Long story short, my whole staff got laid off but we got decent package...6 months of health insurance and 2 months of salary. I talked to some of my ex-co workers that got laid off and all of them are taking it easy....enjoying taking the vacation they never had time to take or spending time w/ the family now since they have the time to. Their SOs have jobs that can support the family or they have no children.

I don't have that luxury since i'm supporting 4 people. So I got a job right away after a month I was laid off. The new job is ok, but a bit of a backwards step career wise. But with the situation i am in, I took it since the money was decent and it supported my family. Sometimes you have to sacrifice going backwards career wise I guess.

But here is my problem : I feel just defeated by the last 4 months and maybe the last 15 years. I'm not a person who gets down on myself but this time i really feel it. I"m in my mid 40s and i just don't know what the point is anymore. I"m not suicidal, but is this it? Just go job to job to job just to support the family? I looked back on my life and that's pretty much been what I've been doing for the last 15 years. I have been just working : i have no hobbies left, I have not one friend other than my SO, and all we do is raise our children.

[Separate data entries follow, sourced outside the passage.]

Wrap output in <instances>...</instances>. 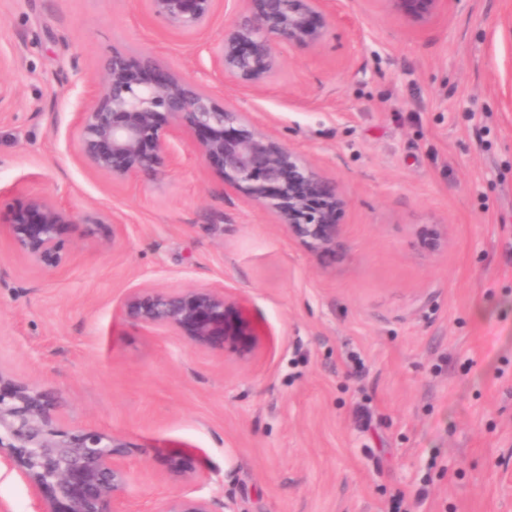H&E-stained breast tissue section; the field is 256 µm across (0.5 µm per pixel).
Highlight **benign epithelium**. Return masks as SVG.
Listing matches in <instances>:
<instances>
[{
	"mask_svg": "<svg viewBox=\"0 0 512 512\" xmlns=\"http://www.w3.org/2000/svg\"><path fill=\"white\" fill-rule=\"evenodd\" d=\"M218 0H146L150 15L185 34L205 31ZM224 34L208 47L222 80L259 88L281 67L286 47L313 48L323 40L330 0H244ZM414 23L447 0H386ZM216 91L171 70L154 55L138 59L112 52L92 104L77 113L74 148L89 168L114 182L155 179L179 164V144L190 140L224 182L271 214L313 254L336 250L346 198L303 153L233 105L217 104ZM15 253L54 270L68 261L61 236L81 237L112 219L81 215L42 196L8 204ZM124 318L179 336L187 343L255 357L264 335L247 306L222 287L134 288L121 304ZM127 445L100 430L64 433L51 426L45 396L0 374V466L36 494L39 512H128L124 492ZM166 512H214L204 497L173 500Z\"/></svg>",
	"mask_w": 512,
	"mask_h": 512,
	"instance_id": "7a95c632",
	"label": "benign epithelium"
}]
</instances>
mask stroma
<instances>
[{"label": "stroma", "instance_id": "stroma-1", "mask_svg": "<svg viewBox=\"0 0 512 512\" xmlns=\"http://www.w3.org/2000/svg\"><path fill=\"white\" fill-rule=\"evenodd\" d=\"M332 7L320 46L217 94L345 193L344 245L318 256L192 143L128 184L75 157L106 56L203 79L227 10L183 35L144 0H0V198L112 215L66 236L57 270L0 235V374L45 393L53 427L127 443L130 512H512V0L423 23L386 0ZM213 285L267 330L253 360L121 315L133 288ZM174 453L205 482L171 474Z\"/></svg>", "mask_w": 512, "mask_h": 512}]
</instances>
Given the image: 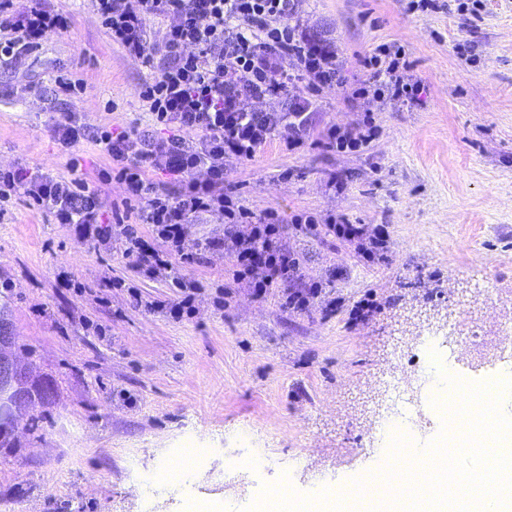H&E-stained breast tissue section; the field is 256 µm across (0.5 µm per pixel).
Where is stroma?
<instances>
[{
	"mask_svg": "<svg viewBox=\"0 0 512 512\" xmlns=\"http://www.w3.org/2000/svg\"><path fill=\"white\" fill-rule=\"evenodd\" d=\"M55 3L67 30L0 65V167L91 181L107 157L86 141L60 150L54 124L76 112L156 134L138 89L160 69L128 59L88 0ZM408 4L301 0L298 20L335 42L354 86L368 78L364 56L401 45L423 87L416 103L323 90L299 150L278 136L228 167L244 209L279 213V243L299 259L301 282L255 298L230 279L231 251H213L183 266L197 291L193 315L178 320L166 306L179 288L133 268L121 242L79 240L24 196L7 203L5 312L19 360L55 396L39 434L19 429L20 448L0 452V512H261L283 485L296 501L328 502L390 460L391 435L371 425L396 370L433 390L447 375L496 381L512 413V379L474 348L512 330V0H484L477 16L460 15L456 0L435 11ZM61 75L84 91L59 94ZM367 111L378 129L368 146L328 147L330 125L355 126ZM341 216L371 233L386 226L384 261L327 233ZM300 283L320 294L297 311L286 297ZM451 320L471 336L457 359L416 348L427 332L447 342ZM445 431L440 405L427 401L406 438L425 450ZM188 448L208 449L203 466L151 484ZM240 457L263 466L233 468Z\"/></svg>",
	"mask_w": 512,
	"mask_h": 512,
	"instance_id": "obj_1",
	"label": "stroma"
}]
</instances>
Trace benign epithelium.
I'll list each match as a JSON object with an SVG mask.
<instances>
[{
    "instance_id": "benign-epithelium-1",
    "label": "benign epithelium",
    "mask_w": 512,
    "mask_h": 512,
    "mask_svg": "<svg viewBox=\"0 0 512 512\" xmlns=\"http://www.w3.org/2000/svg\"><path fill=\"white\" fill-rule=\"evenodd\" d=\"M16 336L12 322L0 316V414L19 426L24 411L31 407V397L41 382L15 354Z\"/></svg>"
}]
</instances>
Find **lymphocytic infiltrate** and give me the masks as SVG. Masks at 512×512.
Here are the masks:
<instances>
[{"label": "lymphocytic infiltrate", "mask_w": 512, "mask_h": 512, "mask_svg": "<svg viewBox=\"0 0 512 512\" xmlns=\"http://www.w3.org/2000/svg\"><path fill=\"white\" fill-rule=\"evenodd\" d=\"M103 29L131 61L162 62L158 78L139 91L155 124L168 135L148 137L137 131L113 133L67 113L53 135L65 149L87 141L108 156L97 184L54 176L40 170L0 168V202L20 193L35 209L51 213L57 223L72 225L81 239L99 245L113 236L125 241L131 265L155 277L175 264L199 263L186 248L192 224L202 214L223 213L226 238L205 239V248L230 247L234 280L250 279L253 293L264 297L280 283L297 278L300 261L278 241L276 211L253 216L224 191L227 162L244 164L280 131L288 149L301 147L312 134V116L321 89H345L349 99L365 98L373 87L391 90L394 99L412 103L419 82L409 72L402 48L382 44L362 60L366 86L349 85L335 44L294 23L299 0H89ZM168 26L152 31V20ZM67 17L52 0H32L19 12L14 0H0V63L12 64L40 46L47 35L65 30ZM301 80L306 95L291 94ZM172 175L181 181L176 195L159 193L149 175ZM119 181L125 203H137L143 223L164 247L156 249L138 226L124 219L109 222L102 213L101 192ZM261 278H253L255 268Z\"/></svg>", "instance_id": "f902f5d3"}]
</instances>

Is that it to life at my age? I live in a very expensive area of the country too so there's added pressure. We talked about cashing out and moving to a different part of the country but for reasons I don't want to share at the moment, that is not a possibility.

Maybe I'm in a rut - but thought i'd post this since I'm sure there are others who have gone thru this in their mid 40s and have got thru it. And I am not one of those mid life crises people so I won't be trying to cheat and date some 20 year old

But I guess i'm really feeling the pressure of support 4 people for the last 15 years. I have no option to take a break. My SO has talked about getting a new job but its just talk. Even if my SO did get a new job, it would take many years for them to make enough money to take the load off me. Just feeling defeated.